Requirement:
Copy the data below, from its start through the line containing "NICK HAMLETT", with every line unchanged. Leave the pictures out.

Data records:
# # # # # # #

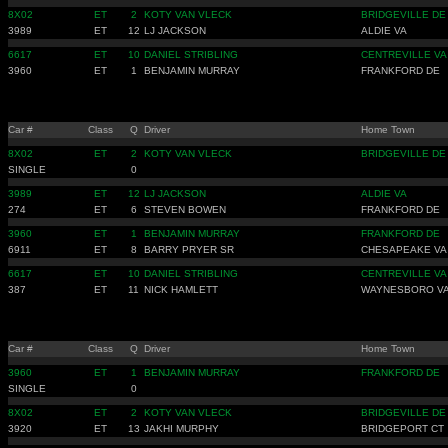
8X02
ET
2
KOTY VAN VLECK
BRIDGEVILLE DE
3989
ET
12
LJ JACKSON
ALDIE VA
6617
ET
10
DANIEL STRIBLING
CENTREVILLE VA
3960
ET
1
BENJAMIN MURRAY
FRANKFORD DE
Car #
Class
Q
Driver
Home Town
8X02
ET
2
KOTY VAN VLECK
BRIDGEVILLE DE
SINGLE
0
3989
ET
12
LJ JACKSON
ALDIE VA
274
ET
6
STEVEN BOWEN
FRANKFORD DE
3960
ET
1
BENJAMIN MURRAY
FRANKFORD DE
6911
ET
8
BARRY PRYER SR
CHESAPEAKE VA
6617
ET
10
DANIEL STRIBLING
CENTREVILLE VA
387
ET
11
NICK HAMLETT
WAYNESBORO V
Car #
Class
Q
Driver
Home Town
3960
ET
1
BENJAMIN MURRAY
FRANKFORD DE
SINGLE
0
8X02
ET
2
KOTY VAN VLECK
BRIDGEVILLE DE
3920
ET
13
JAKHI MURPHY
BRIDGEPORT CT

# # # # # # #

Problem solution:
8X02
ET
2
KOTY VAN VLECK
BRIDGEVILLE DE
3989
ET
12
LJ JACKSON
ALDIE VA
6617
ET
10
DANIEL STRIBLING
CENTREVILLE VA
3960
ET
1
BENJAMIN MURRAY
FRANKFORD DE
Car #
Class
Q
Driver
Home Town
8X02
ET
2
KOTY VAN VLECK
BRIDGEVILLE DE
SINGLE
0
3989
ET
12
LJ JACKSON
ALDIE VA
274
ET
6
STEVEN BOWEN
FRANKFORD DE
3960
ET
1
BENJAMIN MURRAY
FRANKFORD DE
6911
ET
8
BARRY PRYER SR
CHESAPEAKE VA
6617
ET
10
DANIEL STRIBLING
CENTREVILLE VA
387
ET
11
NICK HAMLETT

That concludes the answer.